> _SOURCE RECORDS_
════════════════════
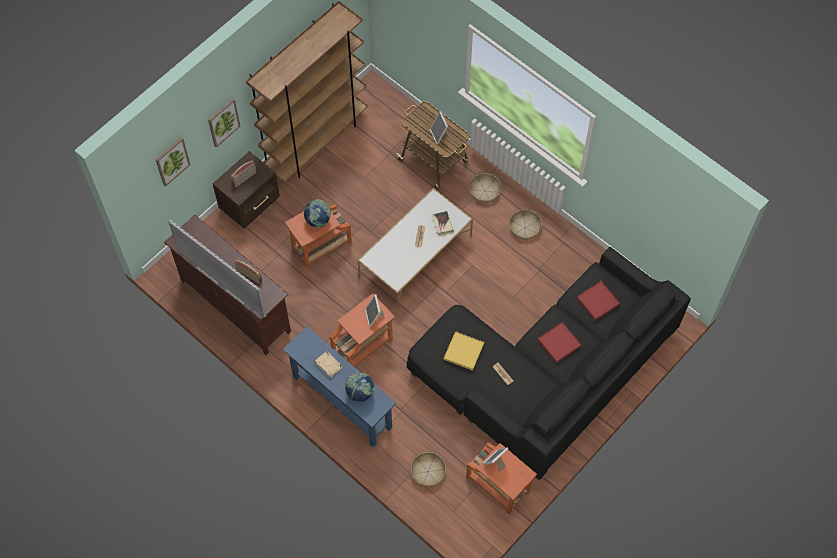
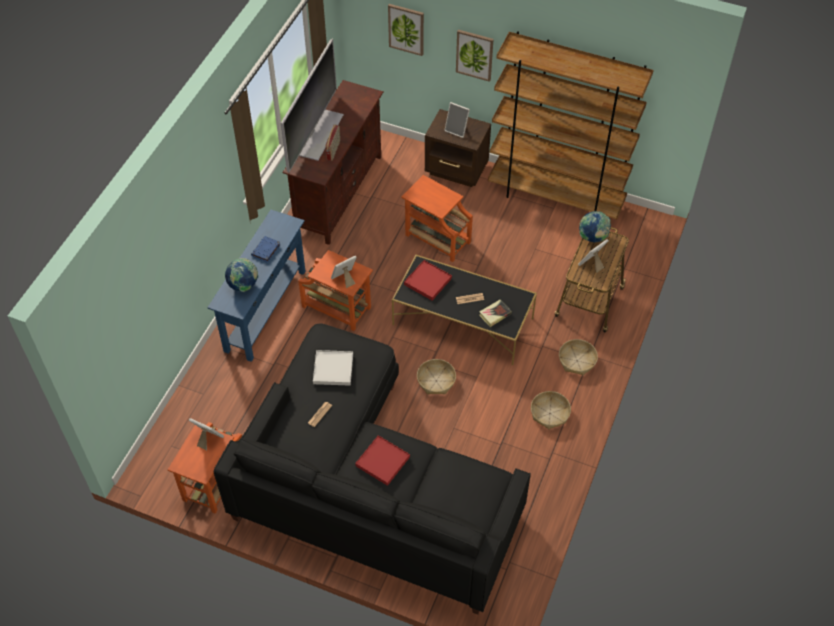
camera: 70 degrees right, 10 degrees down
(244, 178) = (457, 130): radio -> picture frame
(318, 220) = (437, 199): globe -> globe (592, 237)
(329, 365) = (266, 251): beige book -> blue book
(415, 256) = (462, 321): white coffee table -> black coffee table
(428, 471) = (211, 409): basket -> basket (436, 381)
(463, 351) = (333, 369): yellow tray -> white tray
(597, 301) = (455, 487): red tray -> red tray (427, 281)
════════════════════
> _PROBLEM STATEMENT_
Could you reproduce all of the material exactly? Keep the pictures out of it.

> _EXERCISE RESULT_
camera: 70 degrees right, 10 degrees down
(244, 178) = (457, 130): radio -> picture frame
(318, 220) = (437, 199): globe -> globe (592, 237)
(329, 365) = (266, 251): beige book -> blue book
(415, 256) = (462, 321): white coffee table -> black coffee table
(428, 471) = (211, 409): basket -> basket (436, 381)
(463, 351) = (333, 369): yellow tray -> white tray
(597, 301) = (455, 487): red tray -> red tray (427, 281)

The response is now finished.